Yavaşlamak ve Gözlem Yapabilmek
Farkındalığımızı artırmak için öncelikle modern yaşamın “Hızlı Ol” dayatmasının tersine yavaşlamamız gerekir. Karmaşa ve kaos içerisinde yaşayan zihin ve ruh otomatik pilotta yaşamaya devam eder. Sakin kalabilen zihin organize olmada daha başarılıdır. Bunun için belki yaşamımızı önce gardıroplarımızdan başlayarak sadeleştirmek. İş yerimizi ve evimizi fonksiyonel ve faydaya dönük bir şekildetekrar düzenlemek. Hedeflerimizi, planlarımızı tekrar ulaşılabilir adımlardan başlatarak yeniden planlamak. Her etkinlikte değil de gerekli etkinliklerde katılımcı olmak. Kendimize, ailemize ve yakın çevremize zaman ayırabilmek. Nefes alma ve gevşeme yöntemlerini öğrenmek sakin kalabilme becerimizi geliştirmemizde yardımcı olabilir.
Yaşamımızdaki güzel anları yakalamak, bunların tadına varmak ve büyütmek için sakin kalabilme becerisini edinmek hepimiz için çok olumlu bir adım olacaktır.

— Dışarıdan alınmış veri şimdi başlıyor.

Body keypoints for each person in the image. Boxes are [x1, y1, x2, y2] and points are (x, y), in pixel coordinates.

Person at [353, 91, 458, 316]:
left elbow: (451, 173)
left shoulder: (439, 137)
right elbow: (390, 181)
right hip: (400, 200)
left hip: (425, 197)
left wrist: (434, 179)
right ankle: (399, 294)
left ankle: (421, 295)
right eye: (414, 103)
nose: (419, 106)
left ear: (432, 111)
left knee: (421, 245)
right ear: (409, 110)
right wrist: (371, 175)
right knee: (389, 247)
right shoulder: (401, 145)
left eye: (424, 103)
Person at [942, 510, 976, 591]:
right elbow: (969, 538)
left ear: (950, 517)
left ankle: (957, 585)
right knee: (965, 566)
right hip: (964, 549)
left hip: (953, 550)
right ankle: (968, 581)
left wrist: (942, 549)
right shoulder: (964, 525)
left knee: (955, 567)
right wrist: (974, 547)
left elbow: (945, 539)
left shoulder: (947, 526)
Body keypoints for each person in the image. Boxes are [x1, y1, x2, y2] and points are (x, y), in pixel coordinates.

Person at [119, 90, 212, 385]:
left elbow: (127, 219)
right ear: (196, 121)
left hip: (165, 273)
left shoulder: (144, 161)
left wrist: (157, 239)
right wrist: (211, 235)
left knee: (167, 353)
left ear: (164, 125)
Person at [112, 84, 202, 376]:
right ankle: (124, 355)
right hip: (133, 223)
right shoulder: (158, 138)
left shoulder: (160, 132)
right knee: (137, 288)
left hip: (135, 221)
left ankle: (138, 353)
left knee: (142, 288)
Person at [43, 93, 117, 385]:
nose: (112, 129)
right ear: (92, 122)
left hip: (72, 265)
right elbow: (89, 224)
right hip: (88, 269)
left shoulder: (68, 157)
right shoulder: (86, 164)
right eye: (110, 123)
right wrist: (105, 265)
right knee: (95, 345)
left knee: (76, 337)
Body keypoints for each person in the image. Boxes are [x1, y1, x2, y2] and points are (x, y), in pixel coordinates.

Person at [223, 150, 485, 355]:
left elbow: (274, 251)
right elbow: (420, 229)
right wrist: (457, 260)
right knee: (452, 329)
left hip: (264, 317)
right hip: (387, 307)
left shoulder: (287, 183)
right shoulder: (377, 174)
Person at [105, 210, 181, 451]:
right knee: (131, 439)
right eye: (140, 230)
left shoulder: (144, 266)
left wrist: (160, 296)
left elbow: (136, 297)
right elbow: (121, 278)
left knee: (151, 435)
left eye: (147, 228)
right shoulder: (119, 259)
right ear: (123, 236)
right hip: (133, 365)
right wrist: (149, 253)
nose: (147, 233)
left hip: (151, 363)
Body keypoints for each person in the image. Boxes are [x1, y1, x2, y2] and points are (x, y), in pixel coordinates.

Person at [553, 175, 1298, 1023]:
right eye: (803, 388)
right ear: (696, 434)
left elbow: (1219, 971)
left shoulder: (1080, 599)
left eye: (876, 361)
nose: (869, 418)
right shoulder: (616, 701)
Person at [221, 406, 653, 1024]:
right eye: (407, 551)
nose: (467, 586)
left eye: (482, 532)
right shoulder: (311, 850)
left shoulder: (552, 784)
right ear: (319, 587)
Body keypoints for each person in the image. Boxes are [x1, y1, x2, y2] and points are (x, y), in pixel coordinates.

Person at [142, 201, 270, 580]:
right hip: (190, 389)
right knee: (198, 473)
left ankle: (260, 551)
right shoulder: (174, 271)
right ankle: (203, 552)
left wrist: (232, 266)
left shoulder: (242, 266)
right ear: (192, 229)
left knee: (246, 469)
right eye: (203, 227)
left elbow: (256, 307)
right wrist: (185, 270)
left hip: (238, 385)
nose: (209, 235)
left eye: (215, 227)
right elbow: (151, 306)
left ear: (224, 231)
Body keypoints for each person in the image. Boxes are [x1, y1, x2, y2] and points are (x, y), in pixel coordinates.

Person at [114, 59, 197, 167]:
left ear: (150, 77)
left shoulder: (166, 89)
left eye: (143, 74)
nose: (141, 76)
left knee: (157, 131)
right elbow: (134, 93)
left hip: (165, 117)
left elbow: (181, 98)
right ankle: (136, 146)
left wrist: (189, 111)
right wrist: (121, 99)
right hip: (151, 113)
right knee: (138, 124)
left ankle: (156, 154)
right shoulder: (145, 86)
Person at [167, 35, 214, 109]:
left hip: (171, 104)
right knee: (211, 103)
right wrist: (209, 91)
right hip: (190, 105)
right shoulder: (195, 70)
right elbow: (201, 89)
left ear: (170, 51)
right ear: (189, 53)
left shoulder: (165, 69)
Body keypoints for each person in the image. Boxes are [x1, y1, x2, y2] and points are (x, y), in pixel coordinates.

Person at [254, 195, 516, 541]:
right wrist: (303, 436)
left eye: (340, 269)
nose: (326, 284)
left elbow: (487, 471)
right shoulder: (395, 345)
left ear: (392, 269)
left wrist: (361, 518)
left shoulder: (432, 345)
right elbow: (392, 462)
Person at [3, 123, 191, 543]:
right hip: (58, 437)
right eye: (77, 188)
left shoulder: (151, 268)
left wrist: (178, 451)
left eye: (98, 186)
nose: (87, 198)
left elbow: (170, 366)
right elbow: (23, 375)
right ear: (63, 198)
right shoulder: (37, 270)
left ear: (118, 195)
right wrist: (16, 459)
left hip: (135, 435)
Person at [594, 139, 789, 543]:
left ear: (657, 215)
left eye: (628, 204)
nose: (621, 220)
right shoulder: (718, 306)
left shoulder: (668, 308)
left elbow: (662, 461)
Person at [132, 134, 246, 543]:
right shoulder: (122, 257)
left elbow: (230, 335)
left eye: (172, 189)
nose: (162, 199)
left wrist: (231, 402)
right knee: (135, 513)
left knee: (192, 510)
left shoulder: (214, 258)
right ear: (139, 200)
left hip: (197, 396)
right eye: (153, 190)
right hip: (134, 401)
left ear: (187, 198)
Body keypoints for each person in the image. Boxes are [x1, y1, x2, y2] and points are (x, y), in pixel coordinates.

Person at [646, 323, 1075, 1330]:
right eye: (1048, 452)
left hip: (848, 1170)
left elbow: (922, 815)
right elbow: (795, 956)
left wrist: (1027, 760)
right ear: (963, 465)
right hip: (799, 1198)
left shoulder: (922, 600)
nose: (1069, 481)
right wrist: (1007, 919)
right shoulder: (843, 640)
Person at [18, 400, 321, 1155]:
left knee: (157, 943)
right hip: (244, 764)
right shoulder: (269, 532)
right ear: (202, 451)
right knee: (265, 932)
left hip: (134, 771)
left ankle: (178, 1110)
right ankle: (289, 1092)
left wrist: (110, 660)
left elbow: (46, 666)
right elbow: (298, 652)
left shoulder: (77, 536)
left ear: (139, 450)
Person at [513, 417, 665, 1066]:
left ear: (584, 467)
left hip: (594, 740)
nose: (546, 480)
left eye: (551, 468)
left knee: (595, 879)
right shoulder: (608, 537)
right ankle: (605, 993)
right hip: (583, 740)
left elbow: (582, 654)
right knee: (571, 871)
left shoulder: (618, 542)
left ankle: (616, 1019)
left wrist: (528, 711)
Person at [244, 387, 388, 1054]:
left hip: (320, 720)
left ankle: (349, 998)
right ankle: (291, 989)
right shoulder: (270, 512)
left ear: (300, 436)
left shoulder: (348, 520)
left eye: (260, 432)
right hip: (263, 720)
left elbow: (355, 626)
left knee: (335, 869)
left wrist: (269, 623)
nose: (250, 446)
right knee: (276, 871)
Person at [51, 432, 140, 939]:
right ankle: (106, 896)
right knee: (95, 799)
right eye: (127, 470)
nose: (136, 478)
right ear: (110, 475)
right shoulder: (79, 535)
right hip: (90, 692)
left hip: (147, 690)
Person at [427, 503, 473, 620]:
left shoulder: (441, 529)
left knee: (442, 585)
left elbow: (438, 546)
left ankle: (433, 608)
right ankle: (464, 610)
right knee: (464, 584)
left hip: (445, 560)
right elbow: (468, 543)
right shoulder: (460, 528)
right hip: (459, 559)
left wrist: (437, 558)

Yaşamımızdaki olaylara aktif katılımcı bir gözlemci gibi durabilme becerisi edinmek de bize yardımcı olur. Gözlemci olabilmek en başta dediğimiz gibi bize yargılamadan, kendini dahi yargılamadan eksikliklerin ve güzelliklerin farkında olarak bir sonraki adımı sağlıklı atabilme fırsatını verir. Bakmakla görmek aynı şey değildir. Görebilmek için sakin olmak, dikkatini ve duygularını yönetebilmek, durduğu açıyı zaman zaman değiştirebilmek önemlidir. İşin içerisinde yargı olmadığı zaman bireyler kişilere, geçmişe, geleceğe takılmadan resmin tamamını görebilir ve o an daha sağlıklı adımlar atabilir. Sağlıklı atılan her adım ise bireyin yaşamında toplamda daha mutlu, daha başarılı olmasını destekler. Farkında, sakin, başarılı ve mutlu olabilmek adına emek veren bireyin önünde ne durabilir ki?